* Problems to solve
1. In the post on lessons from Tesco to Vodafone, what is Tesco lobbying to increase?
2. Reproduce everything in the post on lessons from Tesco to Vodafone from "2. Coverage &" down to "Sunday Trading Hours.".
3. Carry on the post on lessons from Tesco to Vodafone from the point where it stops.

* Selected excerpt
########################################

My Top 5: Lessons from Tesco to Vodafone

1. Customer Segmentation
Telco 2.0 have discussed this and as I read the article I thought Tesco has a lot of other things in its’ locker which could be used an example for Vodafone. Here are my personal thoughts on #2 to #6

2. Coverage & Availability
Tesco is forever working on improving its’ coverage, whether it is buying convenience stores and hoarding sites with planning permission. Tesco is also quite innovative, for instance investing in the Internet Based Home Delivery with a different business model when all around them were retreating. Even today, Tesco are in the news for lobbying to increase the Sunday Trading Hours.

I’m sure Vodafone have loads of road testing going on and they are continually improving the network, but the problem is that you never hear of them. Verizon Wireless, the US Joint Venture, is forever harping on about their coverage and the attempts to improve it - VZW have turned this into a real competitive advantage. This is not just a competitive advantage in Voice, they also promote their 3G Data Cards mocking the coverage and usability of WiFi Hotspots. I believe Vodafone could do a lot more in terms of improving coverage, especially indoor 3G and also should be promoting this as a competitive advantage.

########################################

* Record extracts
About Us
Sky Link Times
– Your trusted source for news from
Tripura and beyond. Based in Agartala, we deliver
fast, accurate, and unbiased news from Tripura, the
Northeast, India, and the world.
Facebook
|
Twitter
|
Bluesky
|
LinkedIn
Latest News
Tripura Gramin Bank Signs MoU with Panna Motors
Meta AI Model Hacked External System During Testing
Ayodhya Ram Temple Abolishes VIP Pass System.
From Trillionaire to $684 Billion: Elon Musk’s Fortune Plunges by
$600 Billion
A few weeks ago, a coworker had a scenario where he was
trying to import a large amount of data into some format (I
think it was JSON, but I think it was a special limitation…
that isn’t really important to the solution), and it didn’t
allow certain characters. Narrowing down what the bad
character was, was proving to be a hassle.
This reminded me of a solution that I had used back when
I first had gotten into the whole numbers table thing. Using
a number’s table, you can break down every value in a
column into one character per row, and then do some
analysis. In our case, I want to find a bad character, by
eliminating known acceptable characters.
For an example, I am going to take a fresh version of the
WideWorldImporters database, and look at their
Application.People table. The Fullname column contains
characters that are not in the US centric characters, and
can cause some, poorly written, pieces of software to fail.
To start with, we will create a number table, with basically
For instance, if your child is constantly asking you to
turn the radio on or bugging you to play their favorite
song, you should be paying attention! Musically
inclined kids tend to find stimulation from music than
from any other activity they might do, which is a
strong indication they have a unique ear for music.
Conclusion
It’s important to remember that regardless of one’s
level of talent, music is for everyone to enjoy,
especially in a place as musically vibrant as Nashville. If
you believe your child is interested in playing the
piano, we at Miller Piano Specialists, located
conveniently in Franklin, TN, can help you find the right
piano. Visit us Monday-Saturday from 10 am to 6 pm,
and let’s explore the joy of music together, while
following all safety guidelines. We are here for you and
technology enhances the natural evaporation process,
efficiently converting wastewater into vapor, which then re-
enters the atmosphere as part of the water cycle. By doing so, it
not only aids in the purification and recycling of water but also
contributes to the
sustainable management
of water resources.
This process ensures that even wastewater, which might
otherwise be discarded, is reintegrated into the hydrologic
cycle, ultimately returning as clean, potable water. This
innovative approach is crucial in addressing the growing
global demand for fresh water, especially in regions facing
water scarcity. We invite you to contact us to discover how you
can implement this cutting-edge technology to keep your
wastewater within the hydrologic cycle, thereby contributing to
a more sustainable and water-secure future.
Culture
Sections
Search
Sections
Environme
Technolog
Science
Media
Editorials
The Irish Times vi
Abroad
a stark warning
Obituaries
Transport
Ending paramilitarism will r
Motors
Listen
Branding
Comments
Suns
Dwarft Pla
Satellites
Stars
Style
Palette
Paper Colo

########################################

* Responses per task
1. The Sunday Trading Hours

2.
2. Coverage & Availability
Tesco is forever working on improving its’ coverage, whether it is buying convenience stores and hoarding sites with planning permission. Tesco is also quite innovative, for instance investing in the Internet Based Home Delivery with a different business model when all around them were retreating. Even today, Tesco are in the news for lobbying to increase the Sunday Trading Hours.

3.
3. Think Local
The products that Tesco sell in a UK, Polish and Thai Store are radically different. It doesn’t matter to Tesco what you want to spent your money on – they will have a product to fulfil your desires. Vodafone famously made a complete mess in Japan by trying to force a global view on product & services. They claim to putting this right. I feel that this aspect of being a multinational is the most difficult to great right, but if Vodafone doesn’t get it right they might as well break themselves up because they will never outperform the competition. I believe they need to sell themselves as the Communications Expert - form, content and mode of delivery will vary from country to country, but Vodafone will have deploy the right solution from its' toolbox.

4. New Ventures
Tesco is never frightened to move into new areas to gain a larger slice of their customers spending. We saw it start in the UK with expansion into non-food and now they are moving into the service area with banking and telco offerings with JVs. You hear any critism of them having partners to deliver these services.

O2 have successfully diversified into Emergency Services communications which is proving to a nice earner and BT is doing the same partnering with local councils building metropolitan wireless networks. I feel Vodafone UK is missing the boat here. It should be looking at perhaps leveraging its’ payment skills similar to DoCoMo launching credit / debit cards or even just something simple by extending the reach of the prepay cards to cover other products / services. There are lots of lots of opportunities some not costing a lot more money but all aimed at imcreasing traffic on the network.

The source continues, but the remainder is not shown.